REQUIREMENT A: Edit the article on personality types between "The theories of" and "work of Jung.", inclusive, so that "psychotherapist" reads "psychiatrist".
REQUIREMENT B: Name every person whom the article on personality types credits with a theory, tool or early work concerning personality or temperament.

TEXT BLOCK:
■ ■ ■ ■ ■ ■ ■
Sorting the Mystery of Personality Types

By Peter DeArmond


The concept of different personality types isn’t a new idea. It dates back to the time of the ancient Greeks, when Hippocrates incorporated the four “temperaments” into his medical theories. Fast-forward to the 19th and 20th centuries, and you find serious academic attempts to understand personality theory at a deeper level. 


The theories of the Swiss psychotherapist Carl Jung (1875-1961) probably were the most influential in the exploration of personality types. Based largely on Jung’s work, in the 1940s and 1950s, Isabel Myers and Katherine Briggs developed a personality assessment tool, the Myers-Briggs Type Indicator (MBTI). In the 1950s, David Keirsey, Ph.D., developed his theory of temperament also based on the work of Jung. 


Those who have taken the Myers-Briggs Type Indicator assessment know there are 16 combinations of four basic types or preferences. MBTI can be a great way to understand your own personality better, but it can be very difficult to apply when trying to figure out personalities of others.  Why is this so important? When you want to improve communication at work or at home, being able to identify the particular personality type you’re talking to — and listening to — is crucial.  This is why the opening animation on our website says, “Speak in the language of the listener, and listen in the language of the speaker.”
■ ■ ■ ■ ■ ■ ■
(Excerpts from a dataset)
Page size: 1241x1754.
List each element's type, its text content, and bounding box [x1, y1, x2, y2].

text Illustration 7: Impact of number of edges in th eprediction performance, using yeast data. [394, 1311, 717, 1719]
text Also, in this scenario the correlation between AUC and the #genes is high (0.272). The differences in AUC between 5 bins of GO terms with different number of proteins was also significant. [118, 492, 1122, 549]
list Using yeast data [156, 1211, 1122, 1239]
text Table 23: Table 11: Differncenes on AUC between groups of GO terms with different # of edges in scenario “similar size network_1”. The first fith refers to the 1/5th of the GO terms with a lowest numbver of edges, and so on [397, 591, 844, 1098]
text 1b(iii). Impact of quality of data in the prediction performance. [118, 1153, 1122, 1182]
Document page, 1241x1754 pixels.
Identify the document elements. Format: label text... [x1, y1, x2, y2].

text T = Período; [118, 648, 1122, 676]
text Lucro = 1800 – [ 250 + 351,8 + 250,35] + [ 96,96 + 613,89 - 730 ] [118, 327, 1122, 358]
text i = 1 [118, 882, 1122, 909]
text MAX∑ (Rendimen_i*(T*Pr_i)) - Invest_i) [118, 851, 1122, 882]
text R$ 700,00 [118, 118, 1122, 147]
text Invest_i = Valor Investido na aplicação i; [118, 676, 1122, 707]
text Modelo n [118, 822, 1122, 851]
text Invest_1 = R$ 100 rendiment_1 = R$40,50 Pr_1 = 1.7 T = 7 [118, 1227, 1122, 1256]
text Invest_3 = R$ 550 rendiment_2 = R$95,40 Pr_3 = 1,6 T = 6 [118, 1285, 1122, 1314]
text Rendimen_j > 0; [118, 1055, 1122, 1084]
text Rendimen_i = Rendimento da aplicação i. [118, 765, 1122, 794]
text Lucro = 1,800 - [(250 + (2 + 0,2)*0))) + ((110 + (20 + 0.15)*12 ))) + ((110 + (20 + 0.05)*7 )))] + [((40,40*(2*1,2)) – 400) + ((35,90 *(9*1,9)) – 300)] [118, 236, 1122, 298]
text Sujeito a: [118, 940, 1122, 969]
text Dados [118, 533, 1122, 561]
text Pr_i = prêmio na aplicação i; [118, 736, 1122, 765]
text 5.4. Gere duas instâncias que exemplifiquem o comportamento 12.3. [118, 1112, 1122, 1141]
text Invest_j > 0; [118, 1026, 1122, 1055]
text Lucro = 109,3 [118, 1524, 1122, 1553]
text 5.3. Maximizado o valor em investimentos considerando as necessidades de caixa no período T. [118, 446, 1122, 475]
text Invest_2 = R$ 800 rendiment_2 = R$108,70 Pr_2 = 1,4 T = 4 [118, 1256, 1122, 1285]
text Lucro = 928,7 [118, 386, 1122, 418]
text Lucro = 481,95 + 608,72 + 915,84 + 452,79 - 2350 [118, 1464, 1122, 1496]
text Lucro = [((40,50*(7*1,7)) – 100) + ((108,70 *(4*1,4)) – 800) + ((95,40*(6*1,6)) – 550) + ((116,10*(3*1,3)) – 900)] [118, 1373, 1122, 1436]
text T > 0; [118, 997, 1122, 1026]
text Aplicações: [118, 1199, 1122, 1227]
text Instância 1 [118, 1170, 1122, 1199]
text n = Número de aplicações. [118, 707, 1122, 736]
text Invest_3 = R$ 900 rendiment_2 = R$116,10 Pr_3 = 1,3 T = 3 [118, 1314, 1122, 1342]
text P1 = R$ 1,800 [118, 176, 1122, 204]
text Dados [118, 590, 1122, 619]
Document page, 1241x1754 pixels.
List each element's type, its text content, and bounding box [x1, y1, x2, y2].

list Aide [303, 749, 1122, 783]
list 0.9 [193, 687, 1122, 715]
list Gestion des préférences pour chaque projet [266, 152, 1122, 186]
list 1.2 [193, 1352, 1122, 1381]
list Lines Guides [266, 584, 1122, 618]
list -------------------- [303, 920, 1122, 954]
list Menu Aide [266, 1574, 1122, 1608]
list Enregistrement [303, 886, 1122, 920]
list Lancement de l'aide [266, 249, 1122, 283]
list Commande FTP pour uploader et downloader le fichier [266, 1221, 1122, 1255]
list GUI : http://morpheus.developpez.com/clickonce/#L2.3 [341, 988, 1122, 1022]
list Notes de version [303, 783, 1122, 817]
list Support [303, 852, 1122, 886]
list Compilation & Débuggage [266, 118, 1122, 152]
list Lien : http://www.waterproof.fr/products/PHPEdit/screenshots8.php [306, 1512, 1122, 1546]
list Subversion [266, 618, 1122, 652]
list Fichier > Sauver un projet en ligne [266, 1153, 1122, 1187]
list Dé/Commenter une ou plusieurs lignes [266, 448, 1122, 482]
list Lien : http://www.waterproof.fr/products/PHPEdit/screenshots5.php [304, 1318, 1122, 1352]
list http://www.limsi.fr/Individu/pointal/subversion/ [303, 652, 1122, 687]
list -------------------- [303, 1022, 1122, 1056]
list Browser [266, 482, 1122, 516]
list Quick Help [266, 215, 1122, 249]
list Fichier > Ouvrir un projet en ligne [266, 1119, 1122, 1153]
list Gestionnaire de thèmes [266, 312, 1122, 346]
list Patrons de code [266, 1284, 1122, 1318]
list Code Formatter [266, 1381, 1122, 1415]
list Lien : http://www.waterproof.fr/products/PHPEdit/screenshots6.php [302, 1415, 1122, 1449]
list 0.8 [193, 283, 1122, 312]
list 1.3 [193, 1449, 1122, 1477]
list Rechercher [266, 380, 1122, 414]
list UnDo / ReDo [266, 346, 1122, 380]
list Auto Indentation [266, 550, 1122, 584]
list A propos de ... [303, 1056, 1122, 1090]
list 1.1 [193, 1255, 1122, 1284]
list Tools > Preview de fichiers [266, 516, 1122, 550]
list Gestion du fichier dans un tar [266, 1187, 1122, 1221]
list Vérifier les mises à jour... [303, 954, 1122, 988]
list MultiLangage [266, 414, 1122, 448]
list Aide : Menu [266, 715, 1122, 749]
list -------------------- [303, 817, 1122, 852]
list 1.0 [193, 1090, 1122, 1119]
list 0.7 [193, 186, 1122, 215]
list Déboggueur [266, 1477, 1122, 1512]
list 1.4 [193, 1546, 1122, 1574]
■ ■ ■ ■ ■ ■ ■
WRITTEN RESPONSE A:
The theories of the Swiss psychiatrist Carl Jung (1875-1961) probably were the most influential in the exploration of personality types. Based largely on Jung’s work, in the 1940s and 1950s, Isabel Myers and Katherine Briggs developed a personality assessment tool, the Myers-Briggs Type Indicator (MBTI). In the 1950s, David Keirsey, Ph.D., developed his theory of temperament also based on the work of Jung.

WRITTEN RESPONSE B:
Hippocrates
Carl Jung
Isabel Myers
Katherine Briggs
David Keirsey